Here’s how Michael Kimmelman of The New York Times explains the Koolhaas twist:
“A corrective to the focus on growing cities, “Countryside” aims to turn a spotlight on the 98 percent of the planet not yet occupied by cities. Anticipating the obvious criticism, Mr. Koolhaas describes the show as a “pointillist” portrait, a “global sampling” of “the current condition of ‘countryside,’” which he acknowledges seems “a glaringly inadequate term for all the territory that is not urban.”
“By not-urban territory, in other words, Mr. Koolhaas means farms and wilderness and oceans and villages — the Kalahari, the Great Barrier Reef, and the Dakotas — but also dense exurban clusters of high-tech industrial sites and mega-campuses for Amazon fulfillment centers and Tesla giga-factories in places like the high desert outside Reno, Nevada.”
Koolhaas is now 75. His firm spawns many noted architects but still has few buildings in America. Indeed the Seattle Library commission, a big gamble at the time, is said to have rescued the struggling Dutch firm and put Koolhaas’ wry, campy and disruptive aesthetic on the map.

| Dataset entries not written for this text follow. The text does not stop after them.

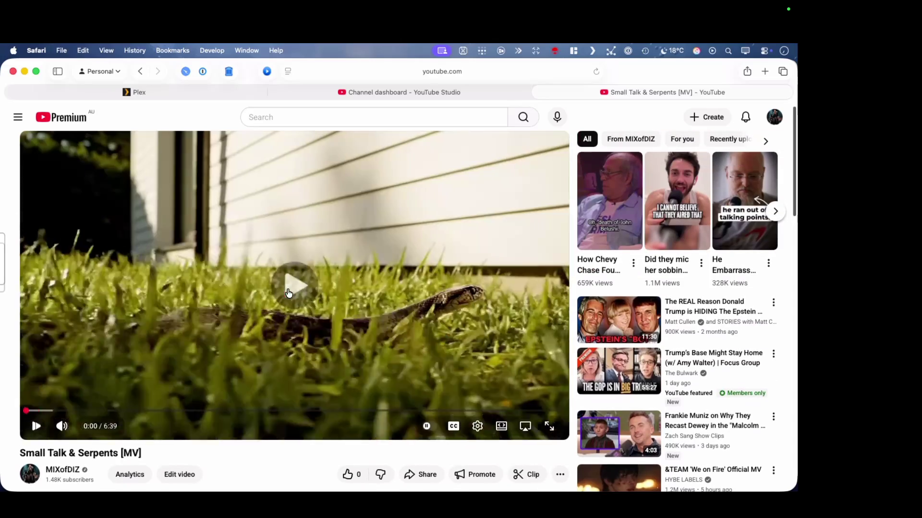
{"action": "left_click", "coordinate": [288, 292]}
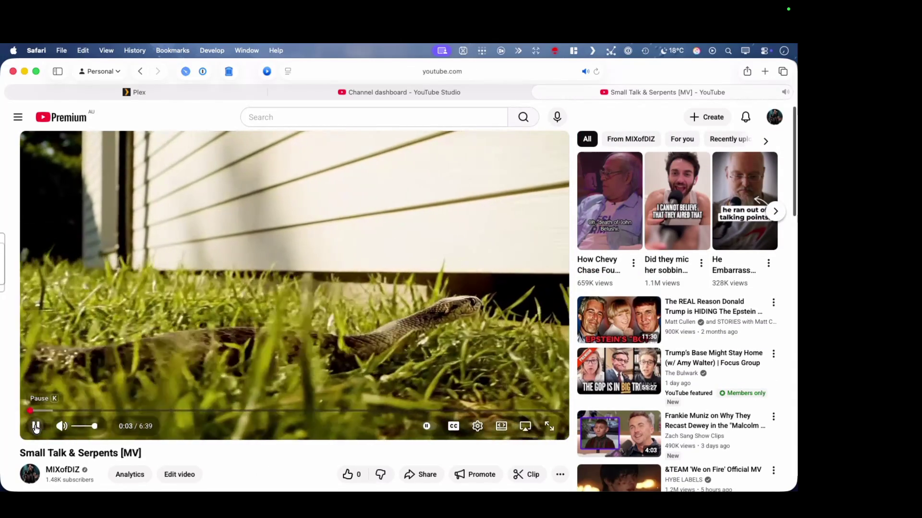
{"action": "left_click", "coordinate": [36, 428]}
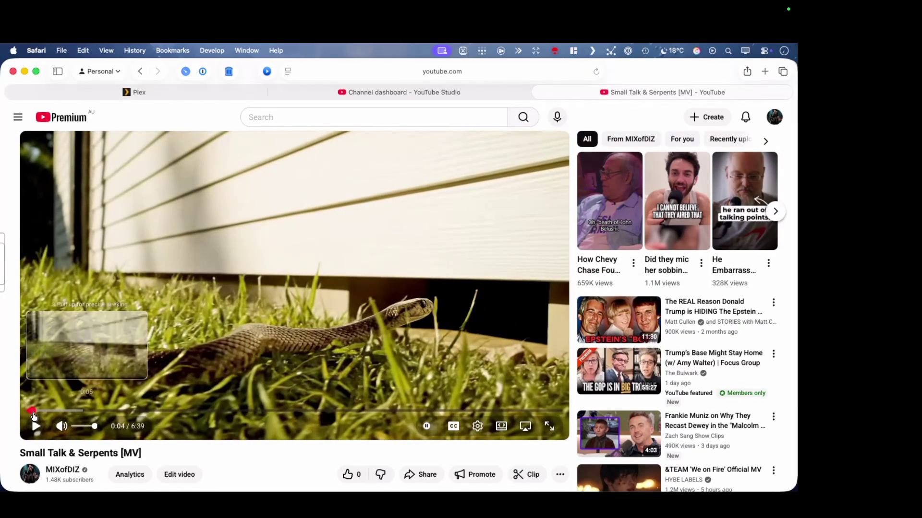
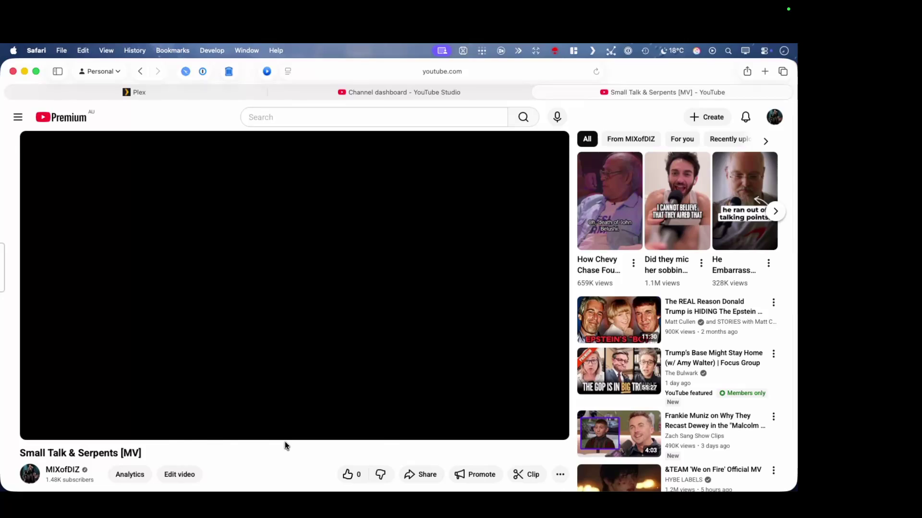
Reload the Small Talk & Serpents YouTube video page
{"action": "scroll", "coordinate": [285, 442], "scroll_direction": "down", "scroll_amount": 10}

It’s interesting to note that Seattle, not particularly known for its architecture, showcases four famous and influential architects. The Dutchman Koolhaas, a former journalist and compelling writer, has forged a new kind of boldly engineered third-wave, ironic modernism. Robert Venturi, the designer of the Seattle Art Museum’s first phase downtown, is perhaps best known for his books, touting an assemblage of contradictory effects (including garish streetscapes); he’s also an ironist. Steven Holl, who is from this area but now practices in New York, designed the swooping St. Ignatius Chapel at Seattle U. and the too-small Bellevue Arts Museum and is much in demand for museums and libraries with sculptural romance. Lastly, there is Frank Gehry, designer of the Museum of Popular Culture at Seattle Center, a.k.a. Experience Music Project, where client and architect tried (and failed) to forge a partnership.
Not bad for a city that long fended off international architects, protecting its local firms and developers. Missing in all this is anything like a regional style, though Western Washington University is a showcase of local architects and their taste for a Nordic, warmed-up, humanistic modernism. The Big Four may not have done their best work in Seattle, but their global influence fits well with Seattle’s own disruptive aspirations.
The restless, endlessly curious Koolhaas is now looking at the algorithms designing strange new buildings outside cities, escaping from humanism. These structures, he says, evoke the Manhattan of the 1970s with its sense of “calamity and an unfolding experiment.” Maybe that’s the current Seattle spirit, too?